Impossible Foods has filed a patent for materials and methods that involve overexpression of a transcriptional activator called retrograde regulation protein 1 (Rtg1) to increase the expression of one or more polypeptides. The patent claim describes a yeast cell comprising exogenous nucleic acids encoding Rtg and a polypeptide, operably linked to promoter elements. GlobalData’s report on Impossible Foods gives a 360-degree view of the company including its patenting strategy. Buy the report here.
According to GlobalData’s company profile on Impossible Foods, edible protein hydrolysis was a key innovation area identified from patents. Impossible Foods's grant share as of June 2023 was 1%. Grant share is based on the ratio of number of grants to total number of patents.
A recently filed patent (Publication Number: US20230193338A1) describes a yeast cell that has been genetically modified to express specific proteins. The yeast cell contains two exogenous nucleic acids, one encoding a retrograde regulation protein (Rtg) and the other encoding a polypeptide.
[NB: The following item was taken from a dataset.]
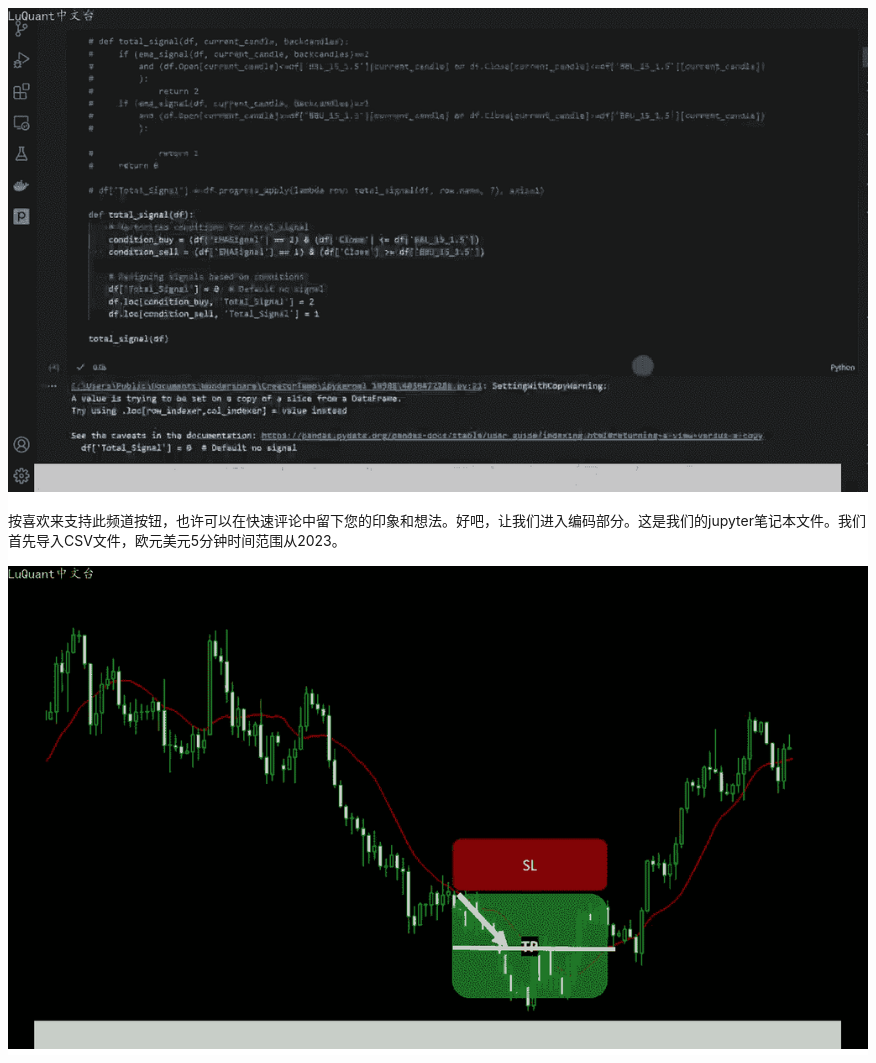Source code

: ![](img/1d7db59cf4cd31a7f402c7a707ce5a7e_9.png)

按喜欢来支持此频道按钮，也许可以在快速评论中留下您的印象和想法。好吧，让我们进入编码部分。这是我们的jupyter笔记本文件。我们首先导入CSV文件，欧元美元5分钟时间范围从2023。



![](img/1d7db59cf4cd31a7f402c7a707ce5a7e_11.png)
The Rtg protein can be either Rtg1 or Rtg2 from Pichia pastoris or Saccharomyces cerevisiae. The polypeptide can be various types of proteins, including antibodies, enzymes, regulatory proteins, peptide hormones, blood clotting proteins, cytokines, cytokine inhibitors, and heme-binding proteins.
The yeast cell can have the exogenous nucleic acids stably integrated into its genome or expressed from a replication-competent plasmid. The nucleic acids are controlled by promoter elements, which can be constitutive or inducible. Inducible promoter elements, such as methanol-inducible promoter elements, can be used to regulate the expression of the proteins.
In addition to the Rtg and polypeptide encoding nucleic acids, the yeast cell can also contain a third exogenous nucleic acid encoding a transcriptional activator, such as Mxr1, Mit1, or Trm1. This transcriptional activator is operably linked to one of the promoter elements.
Furthermore, the yeast cell can be modified to express multiple transcriptional activators, each linked to a different promoter element. The yeast cell can also contain a fourth exogenous nucleic acid encoding heme biosynthesis enzymes, which are involved in the production of heme, an important molecule in various biological processes.
The patent also describes methods for expressing the polypeptides using the genetically modified yeast cells. The yeast cells are cultured under conditions suitable for the expression of the exogenous nucleic acids.
Overall, this patent presents a novel approach to genetically modifying yeast cells for the expression of specific proteins. The use of different promoter elements, transcriptional activators, and heme biosynthesis enzymes allows for precise control and optimization of protein expression in yeast cells. This technology has potential applications in various fields, including biotechnology, pharmaceuticals, and industrial processes.